Sonya Savage said the province's recently adopted plan to fix the problem, which requires industry to spend $422 million next year and slightly more after that, will do the trick. 

"The framework is a fair and balanced approach to address the management of oil and gas liabilities throughout a project's life cycle," Savage said in an email Friday.

"It also takes into account the challenging conditions that the energy sector in Alberta has grappled with." 

But critics say the province's current cleanup requirements are based on the industry's past efforts, which are what led to the problem in the first place. The current price spike for oil, now over $80 a barrel, represents a profit windfall for an industry that should be spending it on cleaning up the province's 97,000 inactive wells. 

Given the global attempts to shift away from fossil fuels, this may be Alberta's last chance, said Sara Hastings-Simon of the University of Calgary's School of Public Policy.

"It's the last, best chance to fix the issue," she said. "It doesn't seem fair to have the Alberta public face the cleanup costs when it's the global shareholders of these companies that are going to see the benefits of those higher prices."

In July 2020, the United Conservative government announced the industry would be required to spend at least $422 million next year to clean abandoned wells. That amount increases to $443 million in 2023 and by similar amounts in each of the next three years — although targets beyond 2024 are forecasts.

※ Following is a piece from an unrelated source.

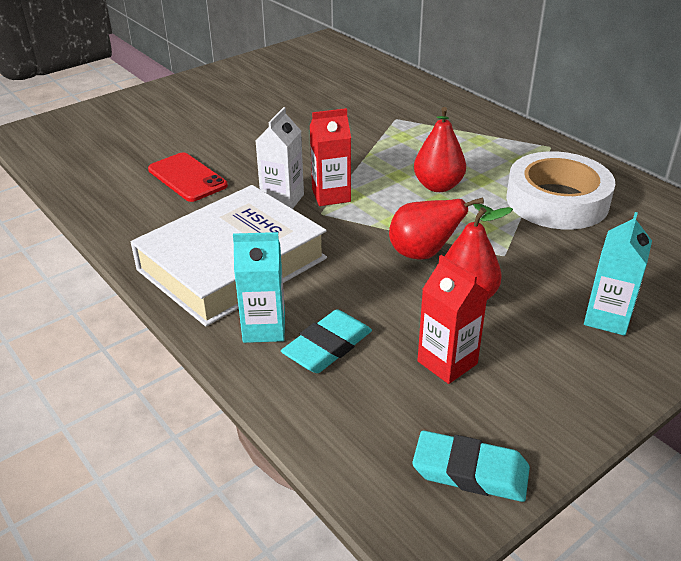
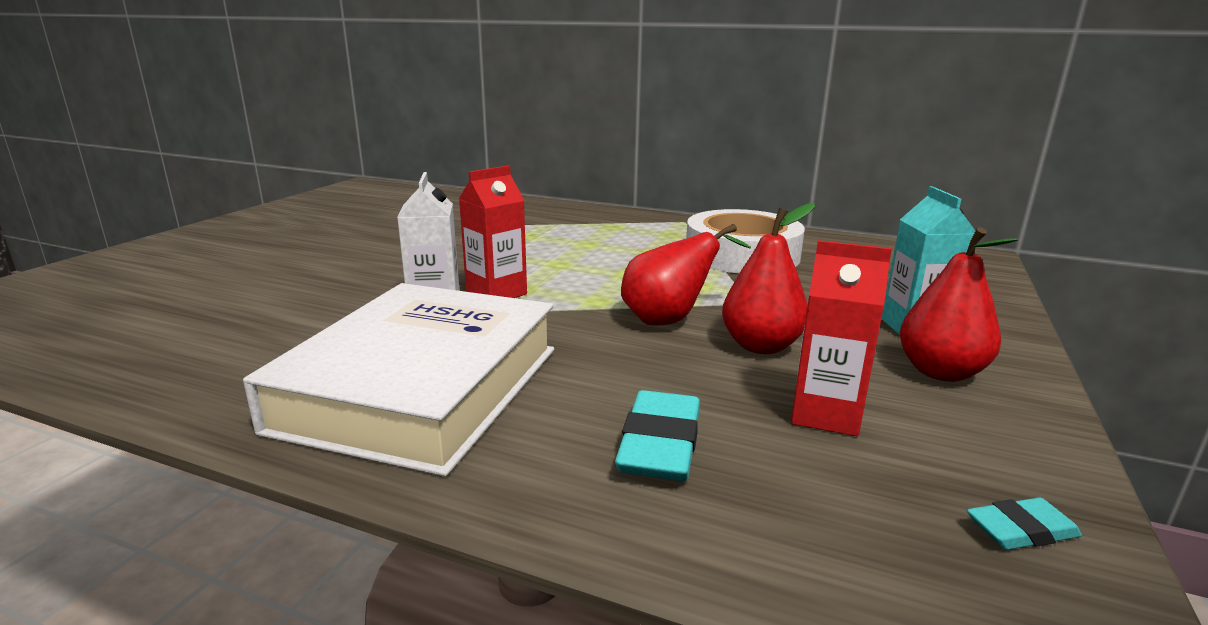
camera: 30 degrees left, 15 degrees down
(187, 177) = (270, 313): red phone -> none
(264, 328) = (545, 450): turquoise carton -> none
(438, 186) = (612, 264): red pear -> red pear (940, 372)
(470, 471) = (1021, 530): turquoise eraser -> turquoise eraser, size x0.57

Those amounts are based on the industry's past spending and are expected to deal with slightly more than four per cent of the total liability each year. They are in addition to the $1 billion the federal government has made available to industry contractors working on well cleanup. 

That's enough to speed up the process, said Elisabeth Besson of the Canadian Association of Petroleum Producers.

"These policies, together with the (federal) program, will significantly enhance the rate of closure of inactive oil and natural gas sites," she said in an email. "We continue to work with the Alberta government to advance policies and regulations which ensure substantial progress in the timely closure of inactive sites.”

But the Alberta program isn't enough to cover a liability estimated in the tens of billions of dollars, said Hastings-Simon. As well, she pointed out that fixing four per cent of the problem every year stretches the solution out over 25 years — by which time, she said, oil demand and company profits are likely to be substantially smaller. 

"As we saw over the last year, a modest decline in demand reduces prices dramatically," Hastings-Simon said. "If we're relying on future income 20 years from now, that seems wholly inadequate."

New Democrat Opposition environment critic Marlin Schmidt said forcing industry to spend money on cleanup would create jobs at a time when Alberta has the highest unemployment rate of any large province.  

"We need the jobs right now," he said. 

"Increased profits for oil and gas companies are not translating into jobs for Albertans. If we focused on getting money that we are owed for cleanup, we could put Albertans to work right away."

Savage said the current program allows for higher spending requirements once the economy improves. 

"Targets may change due to a variety of factors, such as market conditions and results from closure spending in the previous year."

Hastings-Simon said the time never seems to be right.

"It's never a good time for companies to put in the money that's required to clean up," Hastings-Simon said. 

"Either the prices are too low so they can't afford to or the prices are too high."